JOB: Return verbatim the lines between the line holding "Bình chữa cháy" and the line holding "Osmaniye'de eş takibi", inclusive. Leave the pictures out of your answer.

(Records from a dataset)
—————
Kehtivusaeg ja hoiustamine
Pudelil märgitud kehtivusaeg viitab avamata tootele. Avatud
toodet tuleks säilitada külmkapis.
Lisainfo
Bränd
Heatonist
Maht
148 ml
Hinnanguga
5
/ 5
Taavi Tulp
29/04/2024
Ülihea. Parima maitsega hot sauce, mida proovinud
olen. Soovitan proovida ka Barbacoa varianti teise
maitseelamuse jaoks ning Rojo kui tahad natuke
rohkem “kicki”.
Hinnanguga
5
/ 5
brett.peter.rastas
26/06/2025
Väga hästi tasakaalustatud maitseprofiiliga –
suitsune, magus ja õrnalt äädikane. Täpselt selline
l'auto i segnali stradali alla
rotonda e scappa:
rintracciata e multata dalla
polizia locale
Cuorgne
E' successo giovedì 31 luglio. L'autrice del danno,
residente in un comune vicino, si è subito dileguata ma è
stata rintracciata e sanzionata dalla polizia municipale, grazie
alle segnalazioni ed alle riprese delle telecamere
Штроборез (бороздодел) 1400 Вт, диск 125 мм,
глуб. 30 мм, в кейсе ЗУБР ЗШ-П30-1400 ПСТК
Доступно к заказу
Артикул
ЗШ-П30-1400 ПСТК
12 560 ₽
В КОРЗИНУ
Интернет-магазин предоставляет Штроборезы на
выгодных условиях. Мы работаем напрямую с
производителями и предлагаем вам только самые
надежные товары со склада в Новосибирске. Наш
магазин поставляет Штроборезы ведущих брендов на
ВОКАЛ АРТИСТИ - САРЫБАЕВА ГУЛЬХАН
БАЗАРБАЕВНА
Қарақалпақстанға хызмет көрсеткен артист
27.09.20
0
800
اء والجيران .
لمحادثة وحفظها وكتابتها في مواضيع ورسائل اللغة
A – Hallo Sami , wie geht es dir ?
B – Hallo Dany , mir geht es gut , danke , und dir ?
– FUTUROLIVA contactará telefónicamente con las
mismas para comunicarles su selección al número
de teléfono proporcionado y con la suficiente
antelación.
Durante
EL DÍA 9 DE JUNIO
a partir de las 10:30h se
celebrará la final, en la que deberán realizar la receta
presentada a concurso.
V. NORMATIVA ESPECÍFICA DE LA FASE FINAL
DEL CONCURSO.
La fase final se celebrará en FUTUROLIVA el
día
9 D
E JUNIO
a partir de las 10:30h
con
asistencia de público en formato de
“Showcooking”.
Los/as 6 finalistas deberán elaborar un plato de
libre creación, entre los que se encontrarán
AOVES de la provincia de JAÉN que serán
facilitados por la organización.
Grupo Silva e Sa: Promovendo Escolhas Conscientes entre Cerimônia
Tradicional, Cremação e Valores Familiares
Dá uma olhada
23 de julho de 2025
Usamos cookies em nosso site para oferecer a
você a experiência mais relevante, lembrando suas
—————
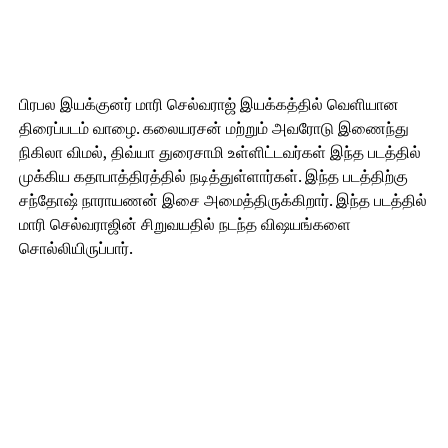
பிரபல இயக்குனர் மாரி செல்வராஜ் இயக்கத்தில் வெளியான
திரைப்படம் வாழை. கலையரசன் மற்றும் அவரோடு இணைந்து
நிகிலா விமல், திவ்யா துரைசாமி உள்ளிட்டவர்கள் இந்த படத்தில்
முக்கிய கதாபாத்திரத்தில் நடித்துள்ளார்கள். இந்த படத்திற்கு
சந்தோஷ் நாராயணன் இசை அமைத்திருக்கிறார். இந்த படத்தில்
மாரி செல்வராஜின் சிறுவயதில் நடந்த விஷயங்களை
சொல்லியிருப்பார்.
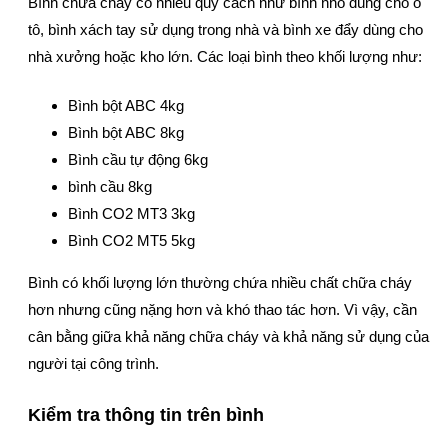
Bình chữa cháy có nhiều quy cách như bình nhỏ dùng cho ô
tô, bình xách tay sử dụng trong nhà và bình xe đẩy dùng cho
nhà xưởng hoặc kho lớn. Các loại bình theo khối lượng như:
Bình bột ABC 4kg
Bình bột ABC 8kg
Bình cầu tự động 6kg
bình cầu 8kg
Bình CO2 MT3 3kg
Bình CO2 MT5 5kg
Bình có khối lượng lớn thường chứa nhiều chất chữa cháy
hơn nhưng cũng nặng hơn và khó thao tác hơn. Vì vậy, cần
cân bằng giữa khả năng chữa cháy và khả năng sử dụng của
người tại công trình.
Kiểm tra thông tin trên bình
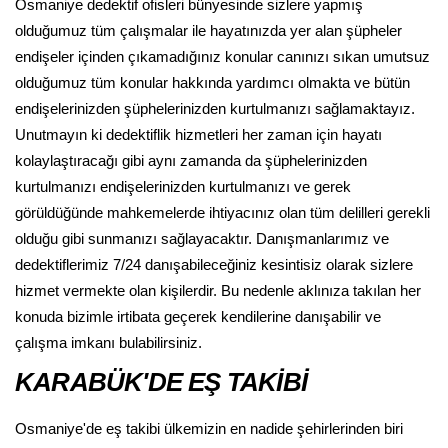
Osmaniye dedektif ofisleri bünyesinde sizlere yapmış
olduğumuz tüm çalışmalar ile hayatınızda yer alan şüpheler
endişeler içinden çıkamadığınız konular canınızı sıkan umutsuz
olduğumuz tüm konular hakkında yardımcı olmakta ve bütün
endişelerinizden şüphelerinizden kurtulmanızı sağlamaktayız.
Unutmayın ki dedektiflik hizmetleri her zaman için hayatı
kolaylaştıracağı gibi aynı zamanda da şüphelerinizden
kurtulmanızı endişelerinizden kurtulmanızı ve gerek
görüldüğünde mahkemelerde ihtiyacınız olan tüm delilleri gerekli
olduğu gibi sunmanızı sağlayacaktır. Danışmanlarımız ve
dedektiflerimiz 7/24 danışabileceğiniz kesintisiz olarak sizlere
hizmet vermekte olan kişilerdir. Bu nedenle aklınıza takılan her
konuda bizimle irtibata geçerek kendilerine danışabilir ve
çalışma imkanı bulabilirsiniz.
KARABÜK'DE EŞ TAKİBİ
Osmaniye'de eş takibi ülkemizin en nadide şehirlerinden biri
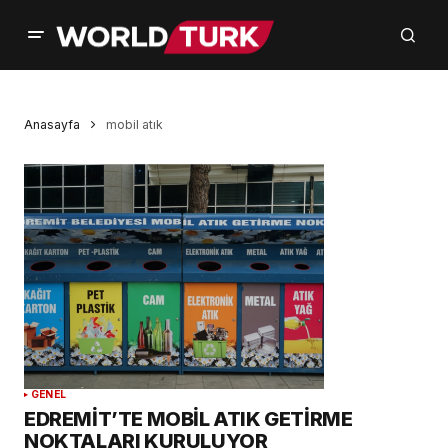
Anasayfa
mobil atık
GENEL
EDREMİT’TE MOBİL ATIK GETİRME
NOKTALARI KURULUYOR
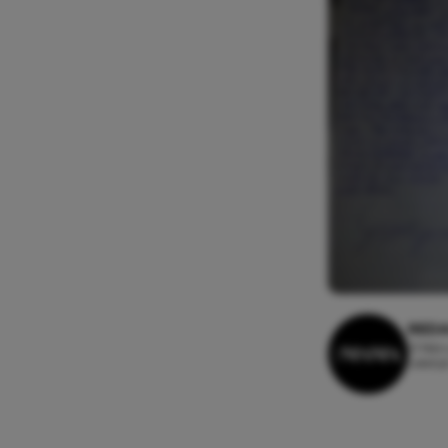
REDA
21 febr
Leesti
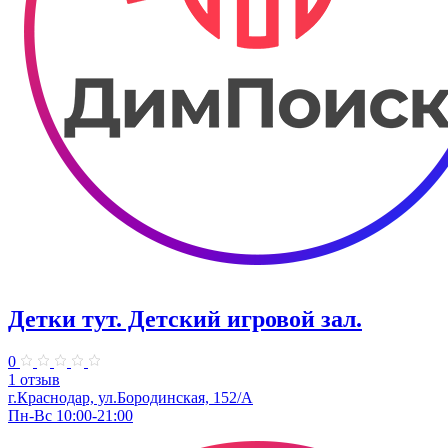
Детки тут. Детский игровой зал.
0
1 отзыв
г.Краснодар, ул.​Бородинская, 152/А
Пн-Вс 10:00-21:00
—————
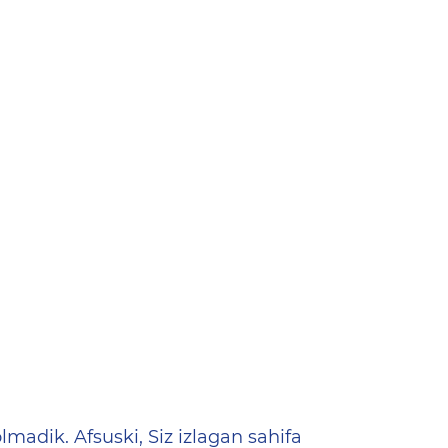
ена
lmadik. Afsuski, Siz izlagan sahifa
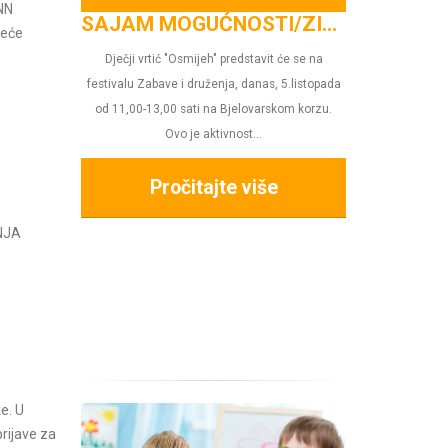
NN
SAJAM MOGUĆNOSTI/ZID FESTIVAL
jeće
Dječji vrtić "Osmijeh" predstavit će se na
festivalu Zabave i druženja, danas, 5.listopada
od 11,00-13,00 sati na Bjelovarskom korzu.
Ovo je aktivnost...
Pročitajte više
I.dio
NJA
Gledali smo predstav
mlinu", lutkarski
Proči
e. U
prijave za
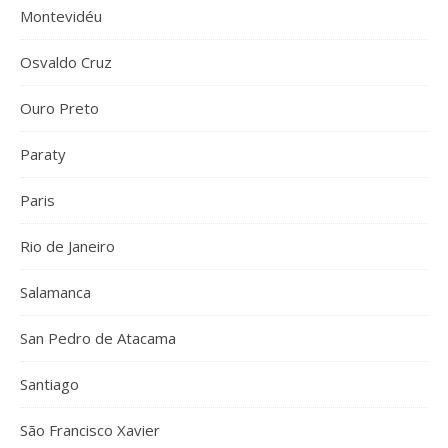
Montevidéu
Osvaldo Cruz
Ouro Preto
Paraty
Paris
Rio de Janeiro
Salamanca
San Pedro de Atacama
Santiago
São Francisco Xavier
—————
ANSWER:
Bình chữa cháy có nhiều quy cách như bình nhỏ dùng cho ô
tô, bình xách tay sử dụng trong nhà và bình xe đẩy dùng cho
nhà xưởng hoặc kho lớn. Các loại bình theo khối lượng như:
Bình bột ABC 4kg
Bình bột ABC 8kg
Bình cầu tự động 6kg
bình cầu 8kg
Bình CO2 MT3 3kg
Bình CO2 MT5 5kg
Bình có khối lượng lớn thường chứa nhiều chất chữa cháy
hơn nhưng cũng nặng hơn và khó thao tác hơn. Vì vậy, cần
cân bằng giữa khả năng chữa cháy và khả năng sử dụng của
người tại công trình.
Kiểm tra thông tin trên bình
Osmaniye dedektif ofisleri bünyesinde sizlere yapmış
olduğumuz tüm çalışmalar ile hayatınızda yer alan şüpheler
endişeler içinden çıkamadığınız konular canınızı sıkan umutsuz
olduğumuz tüm konular hakkında yardımcı olmakta ve bütün
endişelerinizden şüphelerinizden kurtulmanızı sağlamaktayız.
Unutmayın ki dedektiflik hizmetleri her zaman için hayatı
kolaylaştıracağı gibi aynı zamanda da şüphelerinizden
kurtulmanızı endişelerinizden kurtulmanızı ve gerek
görüldüğünde mahkemelerde ihtiyacınız olan tüm delilleri gerekli
olduğu gibi sunmanızı sağlayacaktır. Danışmanlarımız ve
dedektiflerimiz 7/24 danışabileceğiniz kesintisiz olarak sizlere
hizmet vermekte olan kişilerdir. Bu nedenle aklınıza takılan her
konuda bizimle irtibata geçerek kendilerine danışabilir ve
çalışma imkanı bulabilirsiniz.
KARABÜK'DE EŞ TAKİBİ
Osmaniye'de eş takibi ülkemizin en nadide şehirlerinden biri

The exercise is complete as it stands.